§ Data extracts:
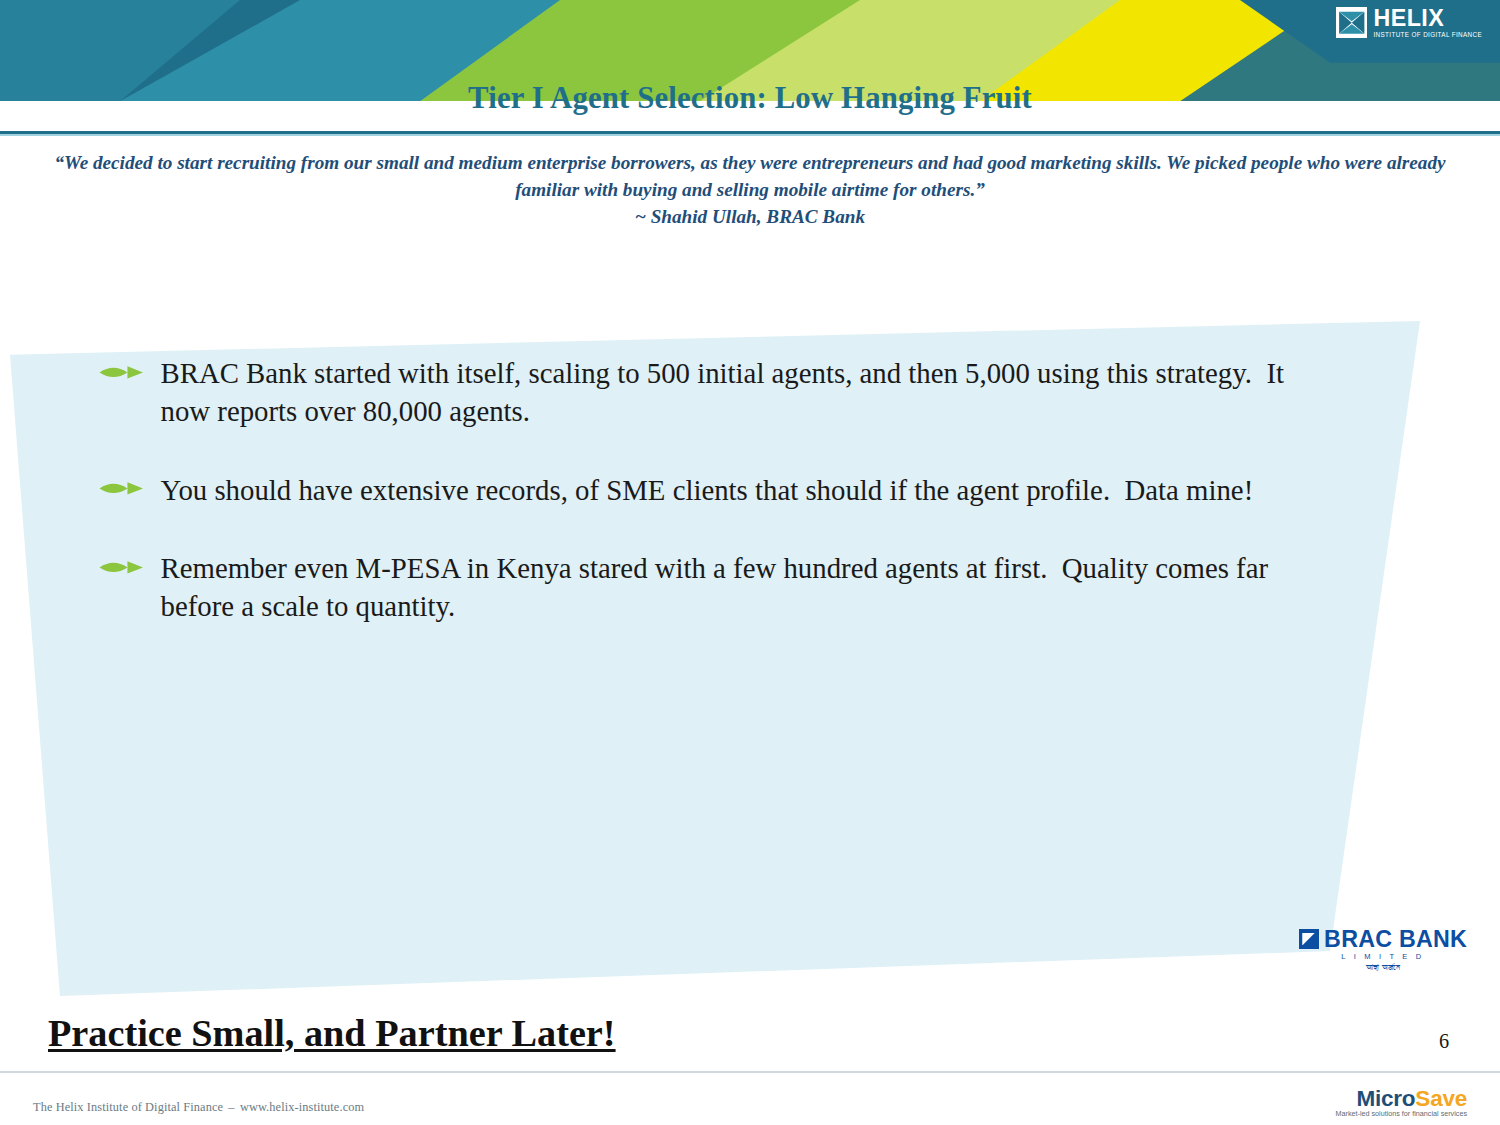HELIX INSTITUTE OF DIGITAL FINANCE
Tier I Agent Selection: Low Hanging Fruit
“We decided to start recruiting from our small and medium enterprise borrowers, as they were entrepreneurs and had good marketing skills. We picked people who were already familiar with buying and selling mobile airtime for others.” ~ Shahid Ullah, BRAC Bank
BRAC Bank started with itself, scaling to 500 initial agents, and then 5,000 using this strategy. It now reports over 80,000 agents.
You should have extensive records, of SME clients that should if the agent profile. Data mine!
Remember even M-PESA in Kenya stared with a few hundred agents at first. Quality comes far before a scale to quantity.
BRAC BANK
L I M I T E D
আস্থা অর্জনে
Practice Small, and Partner Later!
6
The Helix Institute of Digital Finance–www.helix-institute.com
MicroSave
Market-led solutions for financial services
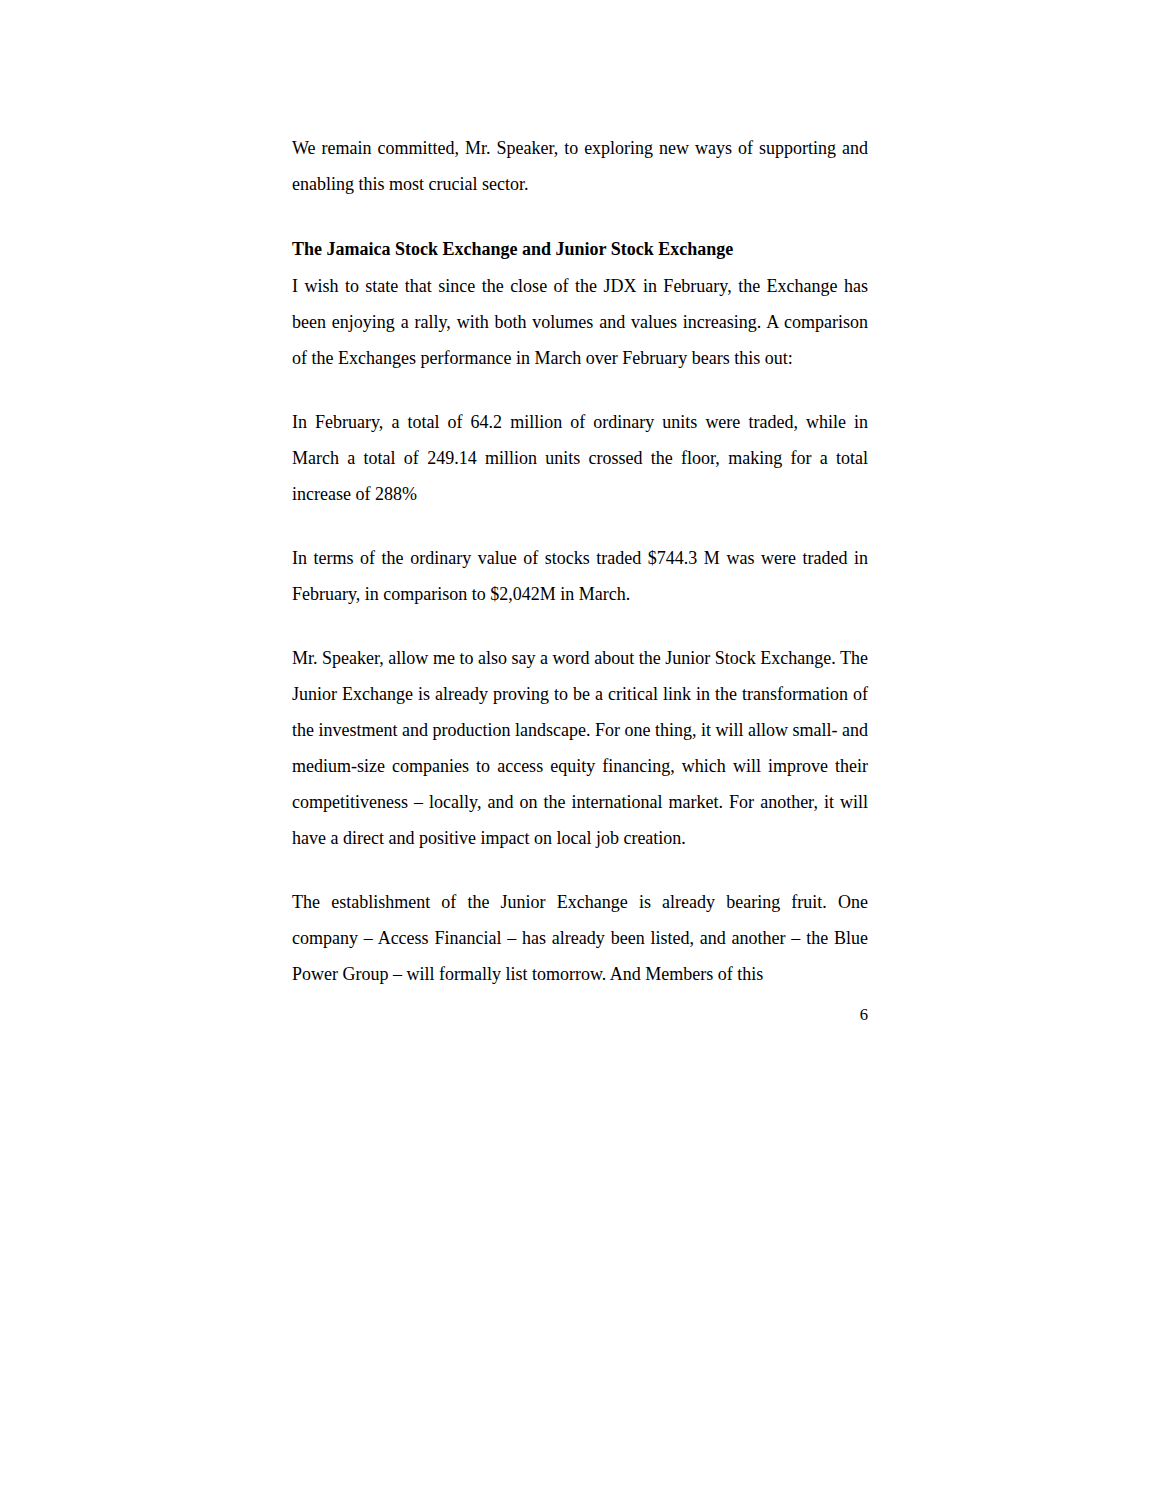We remain committed, Mr. Speaker, to exploring new ways of supporting and enabling this most crucial sector.
The Jamaica Stock Exchange and Junior Stock Exchange
I wish to state that since the close of the JDX in February, the Exchange has been enjoying a rally, with both volumes and values increasing. A comparison of the Exchanges performance in March over February bears this out:
In February, a total of 64.2 million of ordinary units were traded, while in March a total of 249.14 million units crossed the floor, making for a total increase of 288%
In terms of the ordinary value of stocks traded $744.3 M was were traded in February, in comparison to $2,042M in March.
Mr. Speaker, allow me to also say a word about the Junior Stock Exchange. The Junior Exchange is already proving to be a critical link in the transformation of the investment and production landscape. For one thing, it will allow small- and medium-size companies to access equity financing, which will improve their competitiveness – locally, and on the international market. For another, it will have a direct and positive impact on local job creation.
The establishment of the Junior Exchange is already bearing fruit. One company – Access Financial – has already been listed, and another – the Blue Power Group – will formally list tomorrow. And Members of this
6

§ What you are asked to do: Copy the entries above exactly, but only the stretch from the line containing "Market-led solutions for financial services" through the line containing "Mr. Speaker, allow". Keep both end lines; drop the pictures.

§ Response for this exercise:
Market-led solutions for financial services
We remain committed, Mr. Speaker, to exploring new ways of supporting and enabling this most crucial sector.
The Jamaica Stock Exchange and Junior Stock Exchange
I wish to state that since the close of the JDX in February, the Exchange has been enjoying a rally, with both volumes and values increasing. A comparison of the Exchanges performance in March over February bears this out:
In February, a total of 64.2 million of ordinary units were traded, while in March a total of 249.14 million units crossed the floor, making for a total increase of 288%
In terms of the ordinary value of stocks traded $744.3 M was were traded in February, in comparison to $2,042M in March.
Mr. Speaker, allow me to also say a word about the Junior Stock Exchange. The Junior Exchange is already proving to be a critical link in the transformation of the investment and production landscape. For one thing, it will allow small- and medium-size companies to access equity financing, which will improve their competitiveness – locally, and on the international market. For another, it will have a direct and positive impact on local job creation.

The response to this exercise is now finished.